Bitkisel ve hayvansal ürünlerin fiyatlarında dalgalanmalar ve markette pazarda sürekli değişir hale geldiğinden bu hususların nedenleri iyi irdelenerek çözüm üretilmelidir. Ülkemiz bazı ürünlerde kendine yeterli iken bazı ürünlerde yeterli değildir.

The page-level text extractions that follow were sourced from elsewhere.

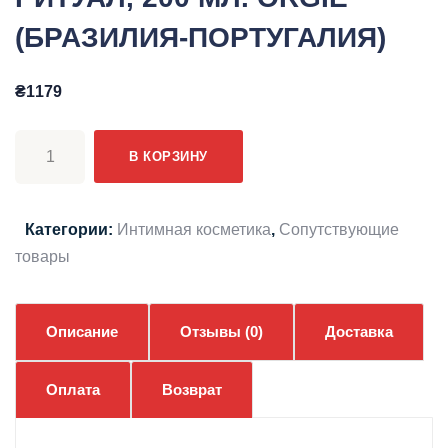
(БРАЗИЛИЯ-ПОРТУГАЛИЯ)
₴
1179
Количество
В КОРЗИНУ
товара
МАСЛО
ДЛЯ
Категории:
Интимная косметика
,
Сопутствующие
МАССАЖА
товары
TANTRIC
ЛЮБОВНЫЙ
РИТУАЛ,
Описание
Отзывы (0)
Доставка
200
МЛ.
Оплата
Возврат
ORGIE
(БРАЗИЛИЯ-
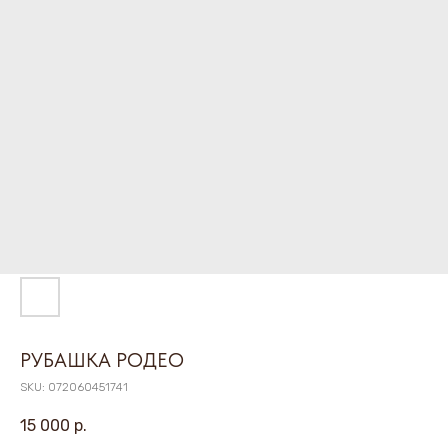
РУБАШКА РОДЕО
SKU:
072060451741
15 000
р.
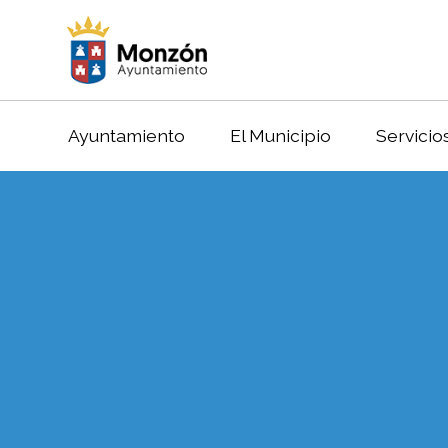
Ayuntamiento
El Municipio
Servicio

Bu nedenle kendine yeterli olmadığımız ürünlerin yetiştirilebileceği uygun ekolojilerde bu ürünlere özel destekler verilmelidir.  

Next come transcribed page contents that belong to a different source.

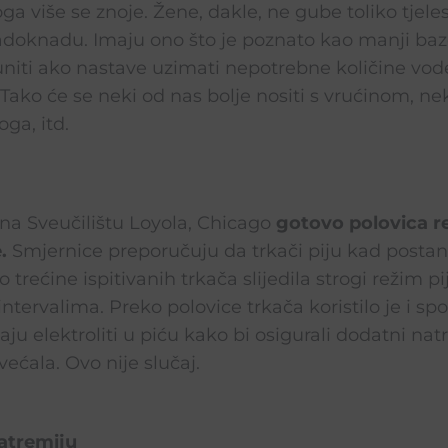
toga više se znoje. Žene, dakle, ne gube toliko tjele
adoknadu. Imaju ono što je poznato kao manji baze
iti ako nastave uzimati nepotrebne količine vode.
i. Tako će se neki od nas bolje nositi s vrućinom, nek
ga, itd.
 na Sveučilištu Loyola, Chicago
gotovo polovica r
.
Smjernice preporučuju da trkači piju kad postanu 
ko trećine ispitivanih trkača slijedila strogi režim 
ntervalima. Preko polovice trkača koristilo je i spo
aju elektroliti u piću kako bi osigurali dodatni natr
ovećala. Ovo nije slučaj.
atremiju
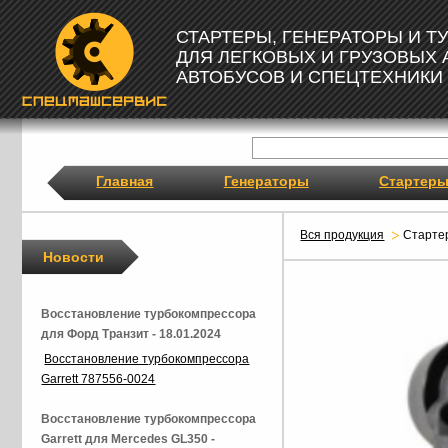
СТАРТЕРЫ, ГЕНЕРАТОРЫ И 
ДЛЯ ЛЕГКОВЫХ И ГРУЗОВЫХ
АВТОБУСОВ И СПЕЦТЕХНИКИ
Главная
Генераторы
Стартер
Вся продукция
Старте
Новости
Восстановление турбокомпрессора
для Форд Транзит - 18.01.2024
Восстановление турбокомпрессора
Garrett 787556-0024
Восстановление турбокомпрессора
Garrett для Mercedes GL350 -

Ülkeler arası rekabet ve fiyatlarda pazarlık nedeniyle zaman zaman gündeme getirilen sebze ve meyvelerde pestisit kalıntısı ve bazı ürünlerde aflatoksin gibi insan sağlığını tehdit eden riskler ülke gıda tolerans sınırlarını zorlamasa da fiyatta pazarlığa dönüştürüldüğü de bir gerçek olarak ticarette görülmektedir.

Fiyatlarda görülen dalgalanmalar yanında tüketici özellikle yurt dışına ihraç edilen tarım ürünlerde görülen pestisit kalıntısı haberleri yurt içi piyasalarda fiyat düşmesi durumunda aynı ürünlerin iç pazara verildiği düşüncesiyle bu riskler olmasa da tüketici de bu tedirginliği yaşamaktadır.

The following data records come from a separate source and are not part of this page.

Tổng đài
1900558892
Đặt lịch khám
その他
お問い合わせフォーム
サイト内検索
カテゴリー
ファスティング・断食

Tarım fuarlarında görülen tarımda kullanılan ileri teknoloji kullanılarak üretilmiş traktörler ve ekipmanları artık günümüzde tarımsal üretimde yeni model üretim sistemlerinin geliştirilmesini zorunlu kılmaktadır. Tarımda daha güçlü traktör ve ekipmanların kullanılacağı büyük işletmelerin gerektiği bilinmektedir. Ancak ülkemizde ortalama işletme büyüklüğü işletme başına düşen 56 dekarlık ortalama arazi miktarı istenilen büyüklüğe ulaşamamıştır, bu nedenle işletme büyüklüğünü artırıcı teşvikler uygulanmalıdır. Bu nedenle küçük aile işletmelerini korumak amacıyla özel desteklerin verilmesi yanında arazi toplulaştırılması da hızlandırılmalıdır. Devlet eliyle yapılan arazi toplulaştırma yanında arazi ofisleri kurularak bu kanalla da arazi toplulaştırma işleri hızlandırılmalıdır. Tarım arazilerinin başka amaçlarla kullanımı önlenmeli, tarımda kullanılan arazi miktarı azaltılmamalıdır.

İşletme büyüklüklerinde esas alınan kriterler Türkiye genelinde ölçeklendirme yerine bölge ve mikroklima alanları dikkate alınarak tekrar belirlenmelidir. Ayrıca medeni kanunda mirasla ilgili yeni düzenlemelere gidilmelidir. Mirasta arazi bölüşme yerine o günkü arazi bedeli bölüşme sistemi gibi yeni sistemler getirilerek araziler tarımla uğraşan belgeli kardeşe verilmeli, diğer kardeşlere bedeli ödenmelidir. Tarımsal faaliyetler, destekler ve tarıma verilecek krediler tarımsal uğraşıya göre belirli bir süre içerisinde alınacak belgelere bağlanılmalı, yani üretici belgelendirilmelidir.

 Bazı bölgelerde tarıma dayalı kooperatifleşme teşvik edilmelidir. Kooperatif yönetimlerinde bu işin tahsilini yapmış kişilerin olması kanunla zorunlu hale getirilerek kooperatiflerin sağlıklı yürütülmesi sağlanmalıdır.